Required work:
Where the records hold the string "wrapper", show the whole line it sits on.

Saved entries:

────────────────

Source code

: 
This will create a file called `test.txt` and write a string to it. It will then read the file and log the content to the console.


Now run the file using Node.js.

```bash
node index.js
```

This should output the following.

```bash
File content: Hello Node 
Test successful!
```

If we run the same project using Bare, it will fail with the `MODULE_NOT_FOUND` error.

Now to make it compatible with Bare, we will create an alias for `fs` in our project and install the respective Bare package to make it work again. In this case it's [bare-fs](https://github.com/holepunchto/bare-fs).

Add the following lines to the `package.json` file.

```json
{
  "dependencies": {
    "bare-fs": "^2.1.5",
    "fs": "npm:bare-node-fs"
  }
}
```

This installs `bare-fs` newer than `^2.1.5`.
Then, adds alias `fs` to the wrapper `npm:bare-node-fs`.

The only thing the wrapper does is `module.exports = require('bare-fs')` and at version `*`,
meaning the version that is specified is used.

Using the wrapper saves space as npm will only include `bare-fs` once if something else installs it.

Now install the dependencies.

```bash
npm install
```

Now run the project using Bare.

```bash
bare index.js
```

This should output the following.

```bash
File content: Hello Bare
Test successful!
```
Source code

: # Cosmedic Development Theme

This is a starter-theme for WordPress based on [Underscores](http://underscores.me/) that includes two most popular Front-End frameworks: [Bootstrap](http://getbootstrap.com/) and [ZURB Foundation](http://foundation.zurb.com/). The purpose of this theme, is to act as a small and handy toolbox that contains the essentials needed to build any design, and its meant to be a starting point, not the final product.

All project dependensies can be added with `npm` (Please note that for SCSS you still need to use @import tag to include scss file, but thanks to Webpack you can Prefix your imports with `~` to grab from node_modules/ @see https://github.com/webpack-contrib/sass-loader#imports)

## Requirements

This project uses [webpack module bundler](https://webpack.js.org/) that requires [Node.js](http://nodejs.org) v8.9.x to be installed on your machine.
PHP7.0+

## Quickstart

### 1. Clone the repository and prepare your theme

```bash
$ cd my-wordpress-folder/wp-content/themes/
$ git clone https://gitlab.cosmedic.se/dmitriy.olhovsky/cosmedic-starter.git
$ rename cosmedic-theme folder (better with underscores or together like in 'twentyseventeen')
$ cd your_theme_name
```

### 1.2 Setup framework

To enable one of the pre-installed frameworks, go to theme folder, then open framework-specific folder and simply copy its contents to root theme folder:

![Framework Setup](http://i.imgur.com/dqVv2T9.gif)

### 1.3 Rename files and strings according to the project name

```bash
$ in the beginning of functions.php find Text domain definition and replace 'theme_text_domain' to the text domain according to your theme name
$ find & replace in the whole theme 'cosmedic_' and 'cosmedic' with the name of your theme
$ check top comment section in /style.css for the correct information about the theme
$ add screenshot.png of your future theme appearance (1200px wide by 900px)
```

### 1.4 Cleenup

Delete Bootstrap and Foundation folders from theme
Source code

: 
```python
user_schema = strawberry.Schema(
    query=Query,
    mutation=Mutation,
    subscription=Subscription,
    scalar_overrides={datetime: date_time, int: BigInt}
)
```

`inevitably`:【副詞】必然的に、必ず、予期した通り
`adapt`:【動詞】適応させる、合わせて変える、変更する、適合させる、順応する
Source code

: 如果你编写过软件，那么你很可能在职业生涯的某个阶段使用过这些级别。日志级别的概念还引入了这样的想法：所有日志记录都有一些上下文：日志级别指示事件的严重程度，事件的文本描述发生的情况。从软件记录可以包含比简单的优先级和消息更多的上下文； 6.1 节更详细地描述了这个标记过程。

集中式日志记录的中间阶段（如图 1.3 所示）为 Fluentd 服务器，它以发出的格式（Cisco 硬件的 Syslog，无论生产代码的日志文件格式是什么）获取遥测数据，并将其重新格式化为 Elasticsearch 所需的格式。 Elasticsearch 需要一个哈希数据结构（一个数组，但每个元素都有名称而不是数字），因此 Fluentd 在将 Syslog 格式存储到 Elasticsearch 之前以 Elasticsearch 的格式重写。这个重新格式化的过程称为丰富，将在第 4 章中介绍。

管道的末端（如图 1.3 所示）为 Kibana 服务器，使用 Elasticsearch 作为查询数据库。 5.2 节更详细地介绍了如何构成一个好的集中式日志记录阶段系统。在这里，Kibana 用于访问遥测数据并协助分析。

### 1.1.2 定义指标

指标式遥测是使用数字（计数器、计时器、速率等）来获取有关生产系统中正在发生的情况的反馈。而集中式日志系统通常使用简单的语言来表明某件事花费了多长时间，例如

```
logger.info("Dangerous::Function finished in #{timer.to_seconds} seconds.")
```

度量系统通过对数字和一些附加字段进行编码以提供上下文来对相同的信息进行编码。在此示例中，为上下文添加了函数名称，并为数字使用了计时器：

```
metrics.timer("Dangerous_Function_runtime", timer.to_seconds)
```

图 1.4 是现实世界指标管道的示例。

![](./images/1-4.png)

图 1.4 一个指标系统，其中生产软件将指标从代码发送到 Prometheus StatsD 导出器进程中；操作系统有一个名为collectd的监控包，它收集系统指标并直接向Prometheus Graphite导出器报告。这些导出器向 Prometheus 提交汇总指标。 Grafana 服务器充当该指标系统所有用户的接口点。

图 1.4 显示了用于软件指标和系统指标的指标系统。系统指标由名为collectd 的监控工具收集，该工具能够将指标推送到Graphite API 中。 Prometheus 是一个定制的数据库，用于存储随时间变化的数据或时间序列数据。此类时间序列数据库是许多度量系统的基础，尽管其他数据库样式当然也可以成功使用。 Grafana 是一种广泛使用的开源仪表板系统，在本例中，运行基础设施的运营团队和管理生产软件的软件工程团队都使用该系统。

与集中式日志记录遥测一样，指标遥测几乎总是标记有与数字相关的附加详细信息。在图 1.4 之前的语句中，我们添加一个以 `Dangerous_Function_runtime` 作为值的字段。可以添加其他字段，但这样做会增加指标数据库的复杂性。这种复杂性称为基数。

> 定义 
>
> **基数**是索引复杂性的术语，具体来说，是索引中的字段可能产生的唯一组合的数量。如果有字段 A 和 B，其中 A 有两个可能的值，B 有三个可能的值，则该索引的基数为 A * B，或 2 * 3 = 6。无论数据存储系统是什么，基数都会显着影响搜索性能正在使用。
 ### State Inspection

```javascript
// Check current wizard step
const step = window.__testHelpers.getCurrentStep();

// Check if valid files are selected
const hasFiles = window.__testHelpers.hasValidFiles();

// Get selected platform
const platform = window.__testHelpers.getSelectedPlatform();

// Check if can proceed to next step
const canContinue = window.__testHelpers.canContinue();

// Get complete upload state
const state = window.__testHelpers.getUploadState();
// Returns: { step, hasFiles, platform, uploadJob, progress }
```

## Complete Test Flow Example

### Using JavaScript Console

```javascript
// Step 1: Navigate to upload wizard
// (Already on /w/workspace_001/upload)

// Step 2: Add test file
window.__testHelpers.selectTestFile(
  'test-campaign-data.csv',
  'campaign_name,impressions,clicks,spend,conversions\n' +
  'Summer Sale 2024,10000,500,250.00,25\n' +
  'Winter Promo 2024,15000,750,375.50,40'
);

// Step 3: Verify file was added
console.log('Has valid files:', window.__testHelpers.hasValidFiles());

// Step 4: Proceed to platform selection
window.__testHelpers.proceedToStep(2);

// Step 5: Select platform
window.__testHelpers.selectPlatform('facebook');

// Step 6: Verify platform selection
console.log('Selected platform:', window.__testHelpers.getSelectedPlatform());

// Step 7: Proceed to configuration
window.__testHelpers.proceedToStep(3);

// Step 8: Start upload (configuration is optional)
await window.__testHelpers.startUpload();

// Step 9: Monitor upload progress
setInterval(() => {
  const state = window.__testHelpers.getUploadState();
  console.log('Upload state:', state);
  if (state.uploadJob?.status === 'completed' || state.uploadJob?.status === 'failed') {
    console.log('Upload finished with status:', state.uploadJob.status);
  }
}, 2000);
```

────────────────

Reply to the exercise:
Then, adds alias `fs` to the wrapper `npm:bare-node-fs`.
The only thing the wrapper does is `module.exports = require('bare-fs')` and at version `*`,
Using the wrapper saves space as npm will only include `bare-fs` once if something else installs it.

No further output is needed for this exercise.